WORK ORDER. Could the entries below be reproduced exactly, with the images removed?

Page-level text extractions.
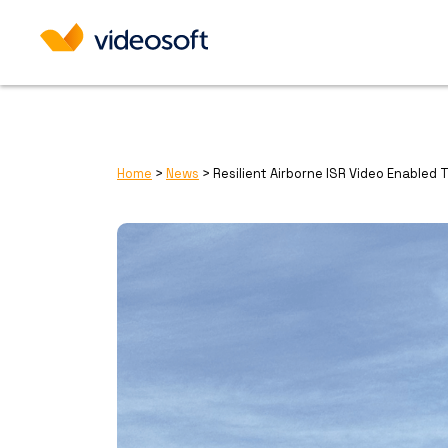
Home
>
News
>
Resilient Airborne ISR Video Enabled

SOLUTION TO THIS TASK.
Home
>
News
>
Resilient Airborne ISR Video Enabled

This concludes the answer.